:: Task goal ::
Output each record exactly as given. Leave out every picture.

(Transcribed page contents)
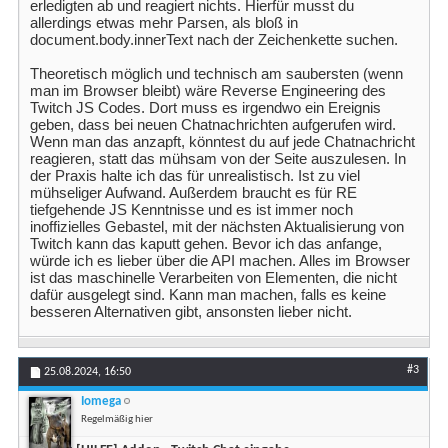
erledigten ab und reagiert nichts. Hierfür musst du
allerdings etwas mehr Parsen, als bloß in
document.body.innerText nach der Zeichenkette suchen.
Theoretisch möglich und technisch am saubersten (wenn
man im Browser bleibt) wäre Reverse Engineering des
Twitch JS Codes. Dort muss es irgendwo ein Ereignis
geben, dass bei neuen Chatnachrichten aufgerufen wird.
Wenn man das anzapft, könntest du auf jede Chatnachricht
reagieren, statt das mühsam von der Seite auszulesen. In
der Praxis halte ich das für unrealistisch. Ist zu viel
mühseliger Aufwand. Außerdem braucht es für RE
tiefgehende JS Kenntnisse und es ist immer noch
inoffizielles Gebastel, mit der nächsten Aktualisierung von
Twitch kann das kaputt gehen. Bevor ich das anfange,
würde ich es lieber über die API machen. Alles im Browser
ist das maschinelle Verarbeiten von Elementen, die nicht
dafür ausgelegt sind. Kann man machen, falls es keine
besseren Alternativen gibt, ansonsten lieber nicht.
#3
25.08.2024,
16:50
Iomega
Regelmäßig hier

:: Result of this task ::
erledigten ab und reagiert nichts. Hierfür musst du
allerdings etwas mehr Parsen, als bloß in
document.body.innerText nach der Zeichenkette suchen.
Theoretisch möglich und technisch am saubersten (wenn
man im Browser bleibt) wäre Reverse Engineering des
Twitch JS Codes. Dort muss es irgendwo ein Ereignis
geben, dass bei neuen Chatnachrichten aufgerufen wird.
Wenn man das anzapft, könntest du auf jede Chatnachricht
reagieren, statt das mühsam von der Seite auszulesen. In
der Praxis halte ich das für unrealistisch. Ist zu viel
mühseliger Aufwand. Außerdem braucht es für RE
tiefgehende JS Kenntnisse und es ist immer noch
inoffizielles Gebastel, mit der nächsten Aktualisierung von
Twitch kann das kaputt gehen. Bevor ich das anfange,
würde ich es lieber über die API machen. Alles im Browser
ist das maschinelle Verarbeiten von Elementen, die nicht
dafür ausgelegt sind. Kann man machen, falls es keine
besseren Alternativen gibt, ansonsten lieber nicht.
#3
25.08.2024,
16:50
Iomega
Regelmäßig hier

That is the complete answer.